GOAL OF THE EXERCISE
The whole listing below should be printed again exactly, with no images.

DATASET EXCERPT
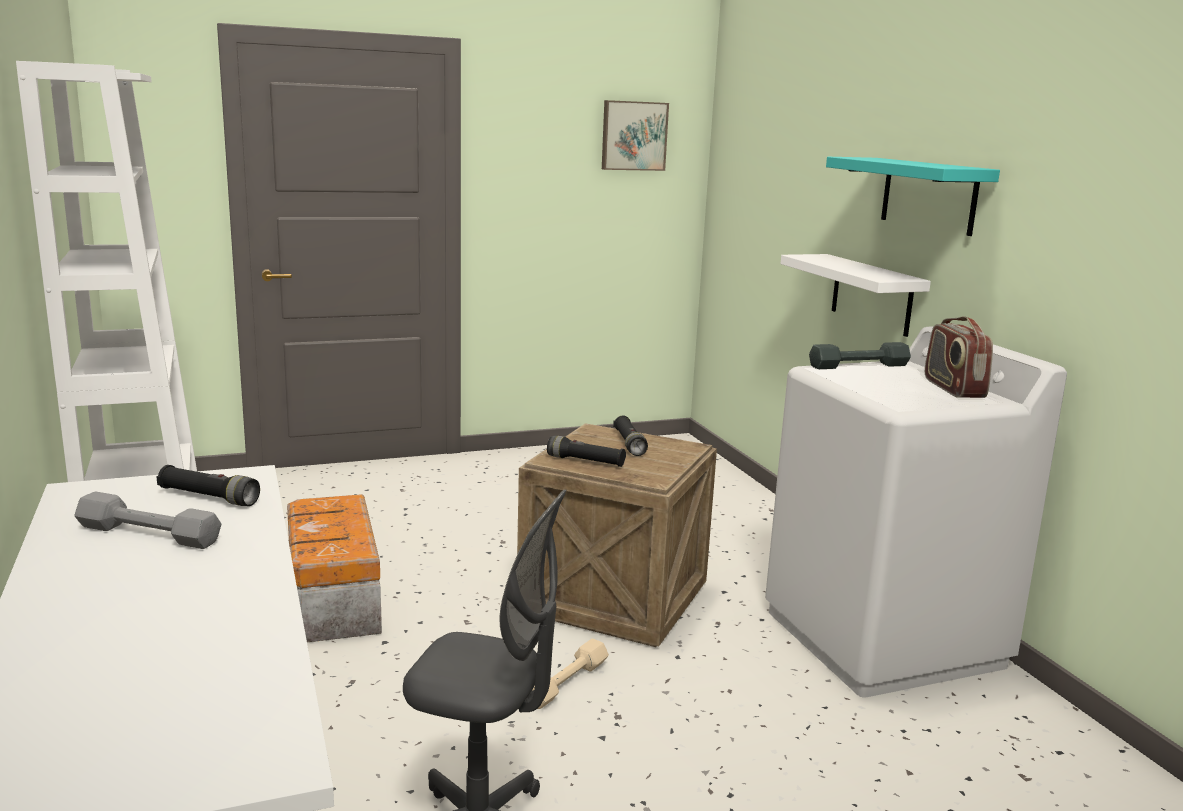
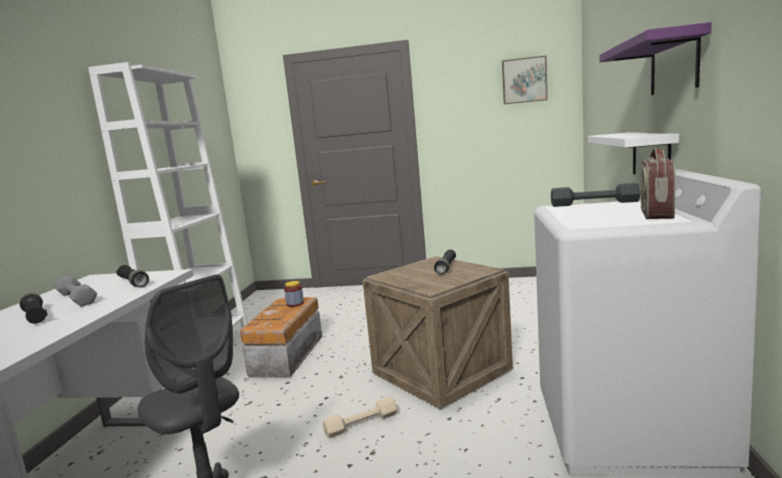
camera: 30 degrees right, 5 degrees down
black flashlight [547,436,626,467] -> black flashlight moved to [19,293,48,324]
turquoise shelf [826,157,1000,236] -> purple shelf [599,22,712,95]
none -> jar [284,281,304,307]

SOLUTION TO THE EXERCISE
camera: 30 degrees right, 5 degrees down
black flashlight [547,436,626,467] -> black flashlight moved to [19,293,48,324]
turquoise shelf [826,157,1000,236] -> purple shelf [599,22,712,95]
none -> jar [284,281,304,307]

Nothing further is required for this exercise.